Following his discharge, Newland retained the rank of captain and returned to service with the permanent military forces. Between the two world wars, he held several appointments in the army, including adjutant and quartermaster of the 8th, 49th, 52nd, 38th and 12th Battalions, as well as area officer and recruiting officer. In 1924, Newland's wife Florence died of tuberculosis. On 30 April 1925, he married Heather Vivienne Broughton in a ceremony at St Paul's Anglican Church, Bendigo; the couple would later have a daughter. Promoted to major on 1 May 1930, Newland was awarded the Meritorious Service Medal in 1935.

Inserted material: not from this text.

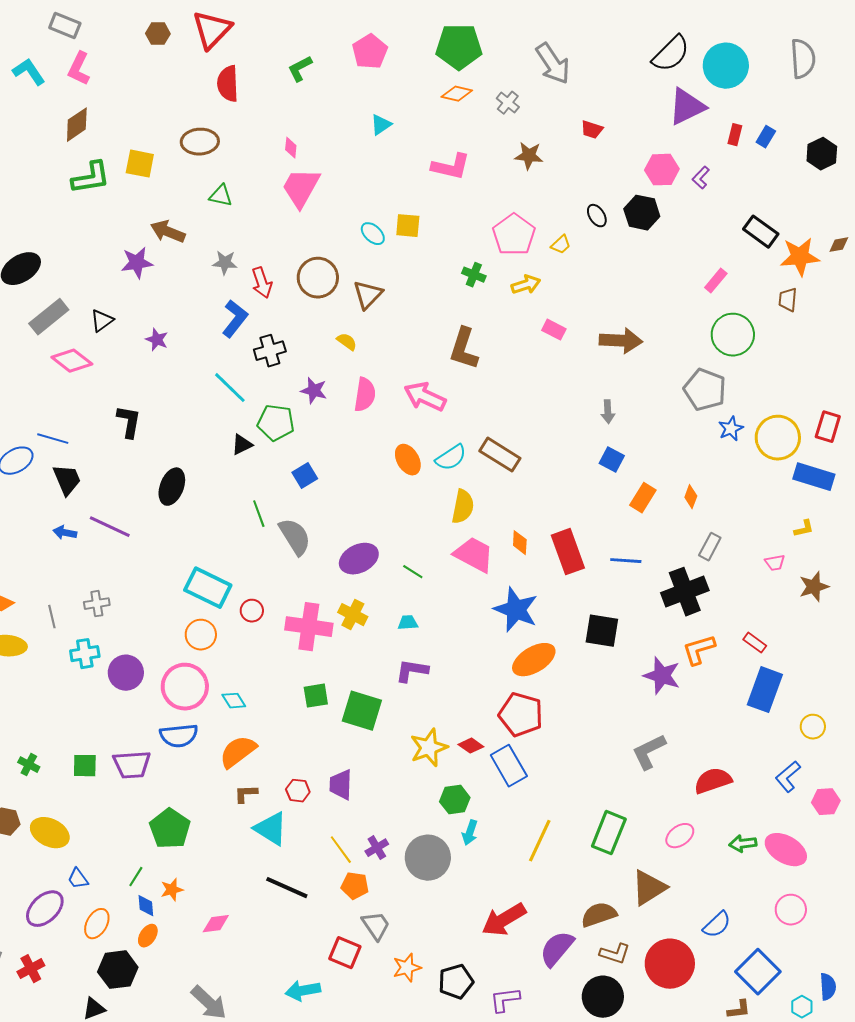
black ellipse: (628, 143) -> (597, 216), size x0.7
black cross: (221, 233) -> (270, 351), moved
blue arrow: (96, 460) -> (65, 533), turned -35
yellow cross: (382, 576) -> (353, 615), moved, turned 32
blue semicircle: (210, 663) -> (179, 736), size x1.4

With the outbreak of the Second World War, Newland was seconded for duties as quartermaster instructor at the 4th Division headquarters. On 10 May 1940, he assumed his final army appointment as quartermaster, A Branch, at Army Headquarters in Melbourne. He served in this position until August 1941, when he was placed on the retired list with the honorary rank of lieutenant colonel.

In retirement, Newland served as Assistant Commissioner of the Australian Red Cross Society in the Northern Territory during the later months of 1941. He joined the inspection staff at the Ammunition Factory in Footscray on 2 January 1942. At his home in Caulfield, Victoria, on 19 March 1949, he died suddenly of heart failure at the age of 67. He was accorded a funeral with full military honours, and was buried at Brighton Cemetery. In 1984, Newland's daughter, Dawn, donated her father's medals to the Australian War Memorial in Canberra, where they currently reside.